Stored data ::
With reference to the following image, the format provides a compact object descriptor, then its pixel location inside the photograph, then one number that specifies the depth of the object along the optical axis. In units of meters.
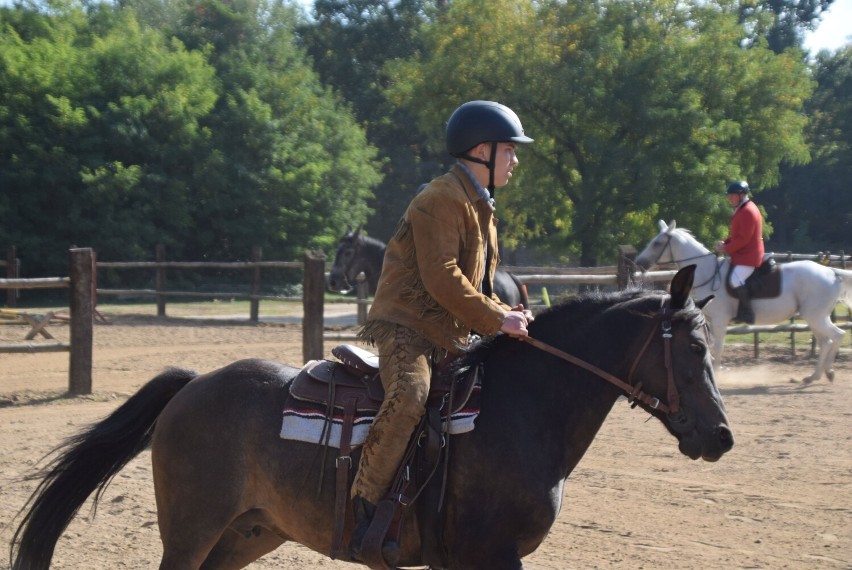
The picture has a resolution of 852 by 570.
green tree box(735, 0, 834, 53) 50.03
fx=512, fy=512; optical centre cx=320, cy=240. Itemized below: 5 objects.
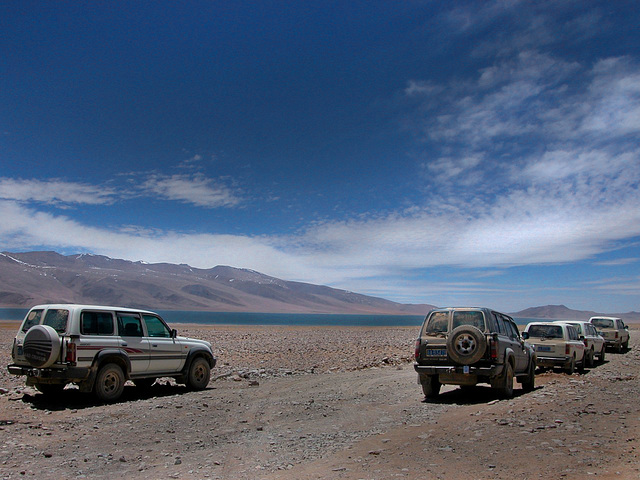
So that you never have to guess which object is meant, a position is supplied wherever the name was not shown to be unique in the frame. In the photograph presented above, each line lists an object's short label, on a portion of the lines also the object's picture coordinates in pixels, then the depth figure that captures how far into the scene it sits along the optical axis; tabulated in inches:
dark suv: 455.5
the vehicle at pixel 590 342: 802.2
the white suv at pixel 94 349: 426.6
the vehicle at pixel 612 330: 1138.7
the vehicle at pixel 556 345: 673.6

Problem ::
From the line containing "fx=512, fy=512; optical" down to the last line of the entries above, retype each line exactly as it stands, but skip the pictures.

Response to the task ::
fx=512, fy=512; optical centre cx=320, cy=240. Itemized below: 5 objects.
So that you never have to guess which object is meant, a position is supplied wherever the name was not shown to be unique in the frame. In the photograph presented above, each line lists an object's short label, on a portion of the lines also the object's picture coordinates in pixels, then the depth figure that captures how far into the scene it sits along the optical axis; tabulated in inches:
dark suv: 455.5
the vehicle at pixel 590 342: 802.2
the white suv at pixel 94 349: 426.6
the vehicle at pixel 612 330: 1138.7
the vehicle at pixel 556 345: 673.6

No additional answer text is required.